# GOAL:
Rewrite all of the records with "collector number" swapped for "field number" everywhere it appears, leaving everything else unchanged.

Data entries:

######

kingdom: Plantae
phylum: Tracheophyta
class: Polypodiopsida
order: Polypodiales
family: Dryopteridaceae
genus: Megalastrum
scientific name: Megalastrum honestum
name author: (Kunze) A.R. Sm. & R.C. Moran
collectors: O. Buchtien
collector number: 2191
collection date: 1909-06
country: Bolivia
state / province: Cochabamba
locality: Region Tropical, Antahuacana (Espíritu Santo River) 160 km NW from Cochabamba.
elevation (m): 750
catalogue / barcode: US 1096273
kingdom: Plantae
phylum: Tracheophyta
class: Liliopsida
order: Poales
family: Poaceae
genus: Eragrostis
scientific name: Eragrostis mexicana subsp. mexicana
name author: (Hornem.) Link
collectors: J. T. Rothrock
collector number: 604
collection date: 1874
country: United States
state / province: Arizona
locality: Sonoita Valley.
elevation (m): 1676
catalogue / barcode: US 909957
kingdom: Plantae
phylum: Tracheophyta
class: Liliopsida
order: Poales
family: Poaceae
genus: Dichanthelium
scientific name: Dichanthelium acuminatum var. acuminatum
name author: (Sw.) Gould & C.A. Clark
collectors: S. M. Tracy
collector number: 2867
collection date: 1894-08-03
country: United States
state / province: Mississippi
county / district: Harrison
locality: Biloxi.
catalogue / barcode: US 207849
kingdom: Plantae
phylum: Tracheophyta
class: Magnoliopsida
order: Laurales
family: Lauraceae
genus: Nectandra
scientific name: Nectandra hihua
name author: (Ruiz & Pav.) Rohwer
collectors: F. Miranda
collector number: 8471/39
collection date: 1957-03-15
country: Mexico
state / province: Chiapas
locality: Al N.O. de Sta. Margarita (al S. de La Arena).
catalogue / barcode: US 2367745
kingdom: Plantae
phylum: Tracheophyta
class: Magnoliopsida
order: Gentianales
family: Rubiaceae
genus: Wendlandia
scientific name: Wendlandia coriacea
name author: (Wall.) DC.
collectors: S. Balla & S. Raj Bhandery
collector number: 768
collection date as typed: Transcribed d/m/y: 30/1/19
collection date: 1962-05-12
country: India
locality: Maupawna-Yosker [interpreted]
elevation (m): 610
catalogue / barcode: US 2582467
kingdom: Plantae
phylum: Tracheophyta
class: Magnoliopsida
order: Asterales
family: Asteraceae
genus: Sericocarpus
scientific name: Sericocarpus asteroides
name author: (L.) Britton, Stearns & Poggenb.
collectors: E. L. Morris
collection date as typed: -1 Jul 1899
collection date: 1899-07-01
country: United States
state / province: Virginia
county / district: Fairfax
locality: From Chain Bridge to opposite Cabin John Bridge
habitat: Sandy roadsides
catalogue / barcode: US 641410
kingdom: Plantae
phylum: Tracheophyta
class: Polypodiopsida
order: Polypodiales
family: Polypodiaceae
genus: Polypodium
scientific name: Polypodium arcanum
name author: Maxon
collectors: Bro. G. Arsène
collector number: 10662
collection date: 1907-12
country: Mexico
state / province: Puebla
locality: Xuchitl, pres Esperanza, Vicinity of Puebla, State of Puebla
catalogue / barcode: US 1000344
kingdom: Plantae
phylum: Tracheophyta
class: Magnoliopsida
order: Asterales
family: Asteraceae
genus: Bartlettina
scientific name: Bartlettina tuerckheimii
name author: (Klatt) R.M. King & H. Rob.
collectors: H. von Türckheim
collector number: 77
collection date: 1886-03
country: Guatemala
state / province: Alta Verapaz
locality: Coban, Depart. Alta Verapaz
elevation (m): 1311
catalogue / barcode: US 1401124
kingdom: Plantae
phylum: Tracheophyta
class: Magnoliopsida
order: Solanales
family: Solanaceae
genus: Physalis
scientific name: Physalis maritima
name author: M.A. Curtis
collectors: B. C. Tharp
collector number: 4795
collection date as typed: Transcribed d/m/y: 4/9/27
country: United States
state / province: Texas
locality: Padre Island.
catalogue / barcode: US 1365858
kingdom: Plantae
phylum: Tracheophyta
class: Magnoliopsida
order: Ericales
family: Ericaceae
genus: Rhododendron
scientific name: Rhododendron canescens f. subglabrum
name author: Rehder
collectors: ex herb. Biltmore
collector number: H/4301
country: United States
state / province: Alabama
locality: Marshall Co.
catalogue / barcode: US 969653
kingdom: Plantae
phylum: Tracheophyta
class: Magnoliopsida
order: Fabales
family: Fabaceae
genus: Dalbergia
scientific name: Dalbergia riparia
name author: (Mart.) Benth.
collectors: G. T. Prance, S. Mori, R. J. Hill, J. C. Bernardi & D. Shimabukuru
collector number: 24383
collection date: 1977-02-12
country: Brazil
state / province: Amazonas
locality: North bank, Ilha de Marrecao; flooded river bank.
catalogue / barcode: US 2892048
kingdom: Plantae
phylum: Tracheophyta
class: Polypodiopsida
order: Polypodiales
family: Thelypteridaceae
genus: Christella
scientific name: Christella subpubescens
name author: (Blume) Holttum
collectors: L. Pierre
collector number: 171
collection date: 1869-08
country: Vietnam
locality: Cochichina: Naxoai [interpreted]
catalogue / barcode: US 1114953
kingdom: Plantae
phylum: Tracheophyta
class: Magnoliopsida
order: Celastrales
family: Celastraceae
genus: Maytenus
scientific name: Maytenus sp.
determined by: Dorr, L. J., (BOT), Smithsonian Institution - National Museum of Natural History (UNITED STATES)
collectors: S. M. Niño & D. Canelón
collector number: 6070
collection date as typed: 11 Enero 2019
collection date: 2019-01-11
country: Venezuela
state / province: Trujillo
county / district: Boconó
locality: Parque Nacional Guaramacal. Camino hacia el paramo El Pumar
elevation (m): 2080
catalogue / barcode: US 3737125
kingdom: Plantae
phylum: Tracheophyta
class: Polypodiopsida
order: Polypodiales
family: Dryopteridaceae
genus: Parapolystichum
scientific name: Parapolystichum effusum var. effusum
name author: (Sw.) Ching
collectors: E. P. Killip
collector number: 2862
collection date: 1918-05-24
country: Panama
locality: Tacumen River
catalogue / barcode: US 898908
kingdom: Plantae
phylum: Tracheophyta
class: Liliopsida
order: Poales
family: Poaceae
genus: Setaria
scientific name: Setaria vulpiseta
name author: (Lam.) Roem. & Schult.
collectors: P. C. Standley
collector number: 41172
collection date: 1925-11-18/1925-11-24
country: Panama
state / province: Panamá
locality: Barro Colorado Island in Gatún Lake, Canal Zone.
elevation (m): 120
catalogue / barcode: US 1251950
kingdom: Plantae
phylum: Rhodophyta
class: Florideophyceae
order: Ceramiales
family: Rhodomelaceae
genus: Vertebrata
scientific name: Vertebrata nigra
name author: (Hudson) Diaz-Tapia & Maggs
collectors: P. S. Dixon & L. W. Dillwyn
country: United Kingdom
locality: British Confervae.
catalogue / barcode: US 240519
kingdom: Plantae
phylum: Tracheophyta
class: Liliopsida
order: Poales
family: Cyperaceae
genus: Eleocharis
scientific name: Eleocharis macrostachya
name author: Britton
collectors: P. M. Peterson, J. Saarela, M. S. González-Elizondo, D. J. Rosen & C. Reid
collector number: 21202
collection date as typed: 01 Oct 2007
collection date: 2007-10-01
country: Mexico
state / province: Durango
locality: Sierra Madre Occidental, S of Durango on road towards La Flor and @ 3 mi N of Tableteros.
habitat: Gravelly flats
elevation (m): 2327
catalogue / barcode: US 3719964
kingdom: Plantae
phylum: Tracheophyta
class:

######

# ANSWER IN FULL:
kingdom: Plantae
phylum: Tracheophyta
class: Polypodiopsida
order: Polypodiales
family: Dryopteridaceae
genus: Megalastrum
scientific name: Megalastrum honestum
name author: (Kunze) A.R. Sm. & R.C. Moran
collectors: O. Buchtien
field number: 2191
collection date: 1909-06
country: Bolivia
state / province: Cochabamba
locality: Region Tropical, Antahuacana (Espíritu Santo River) 160 km NW from Cochabamba.
elevation (m): 750
catalogue / barcode: US 1096273
kingdom: Plantae
phylum: Tracheophyta
class: Liliopsida
order: Poales
family: Poaceae
genus: Eragrostis
scientific name: Eragrostis mexicana subsp. mexicana
name author: (Hornem.) Link
collectors: J. T. Rothrock
field number: 604
collection date: 1874
country: United States
state / province: Arizona
locality: Sonoita Valley.
elevation (m): 1676
catalogue / barcode: US 909957
kingdom: Plantae
phylum: Tracheophyta
class: Liliopsida
order: Poales
family: Poaceae
genus: Dichanthelium
scientific name: Dichanthelium acuminatum var. acuminatum
name author: (Sw.) Gould & C.A. Clark
collectors: S. M. Tracy
field number: 2867
collection date: 1894-08-03
country: United States
state / province: Mississippi
county / district: Harrison
locality: Biloxi.
catalogue / barcode: US 207849
kingdom: Plantae
phylum: Tracheophyta
class: Magnoliopsida
order: Laurales
family: Lauraceae
genus: Nectandra
scientific name: Nectandra hihua
name author: (Ruiz & Pav.) Rohwer
collectors: F. Miranda
field number: 8471/39
collection date: 1957-03-15
country: Mexico
state / province: Chiapas
locality: Al N.O. de Sta. Margarita (al S. de La Arena).
catalogue / barcode: US 2367745
kingdom: Plantae
phylum: Tracheophyta
class: Magnoliopsida
order: Gentianales
family: Rubiaceae
genus: Wendlandia
scientific name: Wendlandia coriacea
name author: (Wall.) DC.
collectors: S. Balla & S. Raj Bhandery
field number: 768
collection date as typed: Transcribed d/m/y: 30/1/19
collection date: 1962-05-12
country: India
locality: Maupawna-Yosker [interpreted]
elevation (m): 610
catalogue / barcode: US 2582467
kingdom: Plantae
phylum: Tracheophyta
class: Magnoliopsida
order: Asterales
family: Asteraceae
genus: Sericocarpus
scientific name: Sericocarpus asteroides
name author: (L.) Britton, Stearns & Poggenb.
collectors: E. L. Morris
collection date as typed: -1 Jul 1899
collection date: 1899-07-01
country: United States
state / province: Virginia
county / district: Fairfax
locality: From Chain Bridge to opposite Cabin John Bridge
habitat: Sandy roadsides
catalogue / barcode: US 641410
kingdom: Plantae
phylum: Tracheophyta
class: Polypodiopsida
order: Polypodiales
family: Polypodiaceae
genus: Polypodium
scientific name: Polypodium arcanum
name author: Maxon
collectors: Bro. G. Arsène
field number: 10662
collection date: 1907-12
country: Mexico
state / province: Puebla
locality: Xuchitl, pres Esperanza, Vicinity of Puebla, State of Puebla
catalogue / barcode: US 1000344
kingdom: Plantae
phylum: Tracheophyta
class: Magnoliopsida
order: Asterales
family: Asteraceae
genus: Bartlettina
scientific name: Bartlettina tuerckheimii
name author: (Klatt) R.M. King & H. Rob.
collectors: H. von Türckheim
field number: 77
collection date: 1886-03
country: Guatemala
state / province: Alta Verapaz
locality: Coban, Depart. Alta Verapaz
elevation (m): 1311
catalogue / barcode: US 1401124
kingdom: Plantae
phylum: Tracheophyta
class: Magnoliopsida
order: Solanales
family: Solanaceae
genus: Physalis
scientific name: Physalis maritima
name author: M.A. Curtis
collectors: B. C. Tharp
field number: 4795
collection date as typed: Transcribed d/m/y: 4/9/27
country: United States
state / province: Texas
locality: Padre Island.
catalogue / barcode: US 1365858
kingdom: Plantae
phylum: Tracheophyta
class: Magnoliopsida
order: Ericales
family: Ericaceae
genus: Rhododendron
scientific name: Rhododendron canescens f. subglabrum
name author: Rehder
collectors: ex herb. Biltmore
field number: H/4301
country: United States
state / province: Alabama
locality: Marshall Co.
catalogue / barcode: US 969653
kingdom: Plantae
phylum: Tracheophyta
class: Magnoliopsida
order: Fabales
family: Fabaceae
genus: Dalbergia
scientific name: Dalbergia riparia
name author: (Mart.) Benth.
collectors: G. T. Prance, S. Mori, R. J. Hill, J. C. Bernardi & D. Shimabukuru
field number: 24383
collection date: 1977-02-12
country: Brazil
state / province: Amazonas
locality: North bank, Ilha de Marrecao; flooded river bank.
catalogue / barcode: US 2892048
kingdom: Plantae
phylum: Tracheophyta
class: Polypodiopsida
order: Polypodiales
family: Thelypteridaceae
genus: Christella
scientific name: Christella subpubescens
name author: (Blume) Holttum
collectors: L. Pierre
field number: 171
collection date: 1869-08
country: Vietnam
locality: Cochichina: Naxoai [interpreted]
catalogue / barcode: US 1114953
kingdom: Plantae
phylum: Tracheophyta
class: Magnoliopsida
order: Celastrales
family: Celastraceae
genus: Maytenus
scientific name: Maytenus sp.
determined by: Dorr, L. J., (BOT), Smithsonian Institution - National Museum of Natural History (UNITED STATES)
collectors: S. M. Niño & D. Canelón
field number: 6070
collection date as typed: 11 Enero 2019
collection date: 2019-01-11
country: Venezuela
state / province: Trujillo
county / district: Boconó
locality: Parque Nacional Guaramacal. Camino hacia el paramo El Pumar
elevation (m): 2080
catalogue / barcode: US 3737125
kingdom: Plantae
phylum: Tracheophyta
class: Polypodiopsida
order: Polypodiales
family: Dryopteridaceae
genus: Parapolystichum
scientific name: Parapolystichum effusum var. effusum
name author: (Sw.) Ching
collectors: E. P. Killip
field number: 2862
collection date: 1918-05-24
country: Panama
locality: Tacumen River
catalogue / barcode: US 898908
kingdom: Plantae
phylum: Tracheophyta
class: Liliopsida
order: Poales
family: Poaceae
genus: Setaria
scientific name: Setaria vulpiseta
name author: (Lam.) Roem. & Schult.
collectors: P. C. Standley
field number: 41172
collection date: 1925-11-18/1925-11-24
country: Panama
state / province: Panamá
locality: Barro Colorado Island in Gatún Lake, Canal Zone.
elevation (m): 120
catalogue / barcode: US 1251950
kingdom: Plantae
phylum: Rhodophyta
class: Florideophyceae
order: Ceramiales
family: Rhodomelaceae
genus: Vertebrata
scientific name: Vertebrata nigra
name author: (Hudson) Diaz-Tapia & Maggs
collectors: P. S. Dixon & L. W. Dillwyn
country: United Kingdom
locality: British Confervae.
catalogue / barcode: US 240519
kingdom: Plantae
phylum: Tracheophyta
class: Liliopsida
order: Poales
family: Cyperaceae
genus: Eleocharis
scientific name: Eleocharis macrostachya
name author: Britton
collectors: P. M. Peterson, J. Saarela, M. S. González-Elizondo, D. J. Rosen & C. Reid
field number: 21202
collection date as typed: 01 Oct 2007
collection date: 2007-10-01
country: Mexico
state / province: Durango
locality: Sierra Madre Occidental, S of Durango on road towards La Flor and @ 3 mi N of Tableteros.
habitat: Gravelly flats
elevation (m): 2327
catalogue / barcode: US 3719964
kingdom: Plantae
phylum: Tracheophyta
class:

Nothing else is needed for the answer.